WORK TASK - A faithful copy of all the data is required; pictures should not be included.

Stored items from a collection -
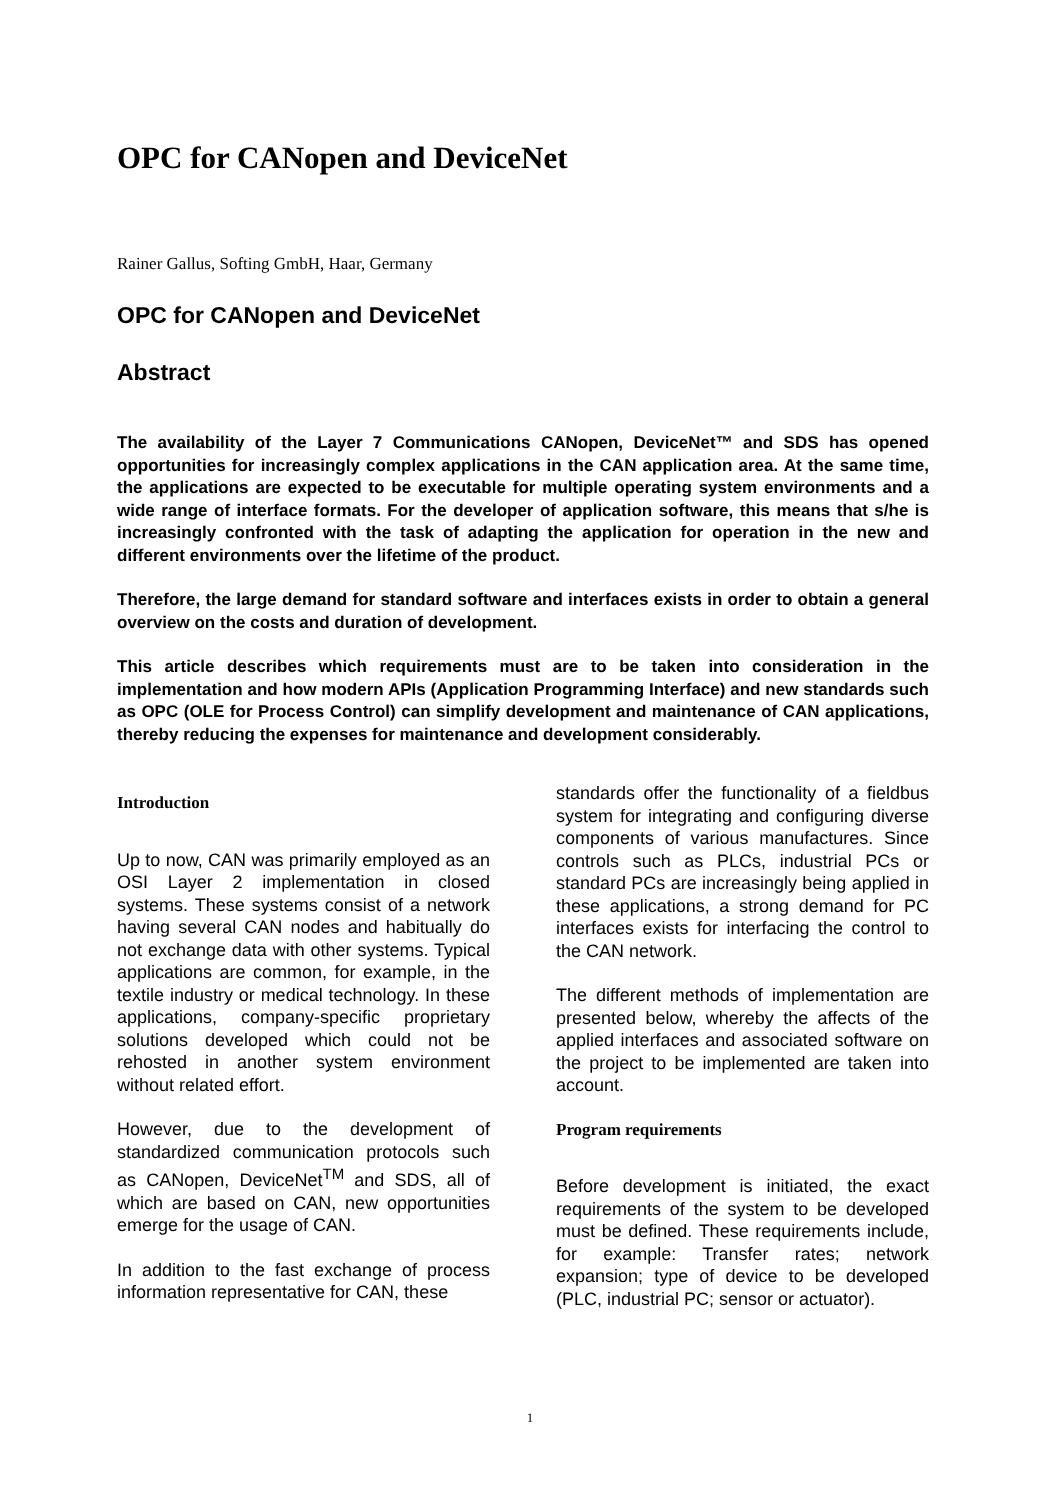OPC for CANopen and DeviceNet
Rainer Gallus, Softing GmbH, Haar, Germany
OPC for CANopen and DeviceNet
Abstract
The availability of the Layer 7 Communications CANopen, DeviceNet™ and SDS has opened opportunities for increasingly complex applications in the CAN application area. At the same time, the applications are expected to be executable for multiple operating system environments and a wide range of interface formats. For the developer of application software, this means that s/he is increasingly confronted with the task of adapting the application for operation in the new and different environments over the lifetime of the product.
Therefore, the large demand for standard software and interfaces exists in order to obtain a general overview on the costs and duration of development.
This article describes which requirements must are to be taken into consideration in the implementation and how modern APIs (Application Programming Interface) and new standards such as OPC (OLE for Process Control) can simplify development and maintenance of CAN applications, thereby reducing the expenses for maintenance and development considerably.
Introduction
Up to now, CAN was primarily employed as an OSI Layer 2 implementation in closed systems. These systems consist of a network having several CAN nodes and habitually do not exchange data with other systems. Typical applications are common, for example, in the textile industry or medical technology. In these applications, company-specific proprietary solutions developed which could not be rehosted in another system environment without related effort.
However, due to the development of standardized communication protocols such as CANopen, DeviceNet<sup>TM</sup> and SDS, all of which are based on CAN, new opportunities emerge for the usage of CAN.
In addition to the fast exchange of process information representative for CAN, these
standards offer the functionality of a fieldbus system for integrating and configuring diverse components of various manufactures. Since controls such as PLCs, industrial PCs or standard PCs are increasingly being applied in these applications, a strong demand for PC interfaces exists for interfacing the control to the CAN network.
The different methods of implementation are presented below, whereby the affects of the applied interfaces and associated software on the project to be implemented are taken into account.
Program requirements
Before development is initiated, the exact requirements of the system to be developed must be defined. These requirements include, for example: Transfer rates; network expansion; type of device to be developed (PLC, industrial PC; sensor or actuator).
1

RESULT OF THIS EXERCISE -
OPC for CANopen and DeviceNet
Rainer Gallus, Softing GmbH, Haar, Germany
OPC for CANopen and DeviceNet
Abstract
The availability of the Layer 7 Communications CANopen, DeviceNet™ and SDS has opened opportunities for increasingly complex applications in the CAN application area. At the same time, the applications are expected to be executable for multiple operating system environments and a wide range of interface formats. For the developer of application software, this means that s/he is increasingly confronted with the task of adapting the application for operation in the new and different environments over the lifetime of the product.
Therefore, the large demand for standard software and interfaces exists in order to obtain a general overview on the costs and duration of development.
This article describes which requirements must are to be taken into consideration in the implementation and how modern APIs (Application Programming Interface) and new standards such as OPC (OLE for Process Control) can simplify development and maintenance of CAN applications, thereby reducing the expenses for maintenance and development considerably.
Introduction
Up to now, CAN was primarily employed as an OSI Layer 2 implementation in closed systems. These systems consist of a network having several CAN nodes and habitually do not exchange data with other systems. Typical applications are common, for example, in the textile industry or medical technology. In these applications, company-specific proprietary solutions developed which could not be rehosted in another system environment without related effort.
However, due to the development of standardized communication protocols such as CANopen, DeviceNet<sup>TM</sup> and SDS, all of which are based on CAN, new opportunities emerge for the usage of CAN.
In addition to the fast exchange of process information representative for CAN, these
standards offer the functionality of a fieldbus system for integrating and configuring diverse components of various manufactures. Since controls such as PLCs, industrial PCs or standard PCs are increasingly being applied in these applications, a strong demand for PC interfaces exists for interfacing the control to the CAN network.
The different methods of implementation are presented below, whereby the affects of the applied interfaces and associated software on the project to be implemented are taken into account.
Program requirements
Before development is initiated, the exact requirements of the system to be developed must be defined. These requirements include, for example: Transfer rates; network expansion; type of device to be developed (PLC, industrial PC; sensor or actuator).
1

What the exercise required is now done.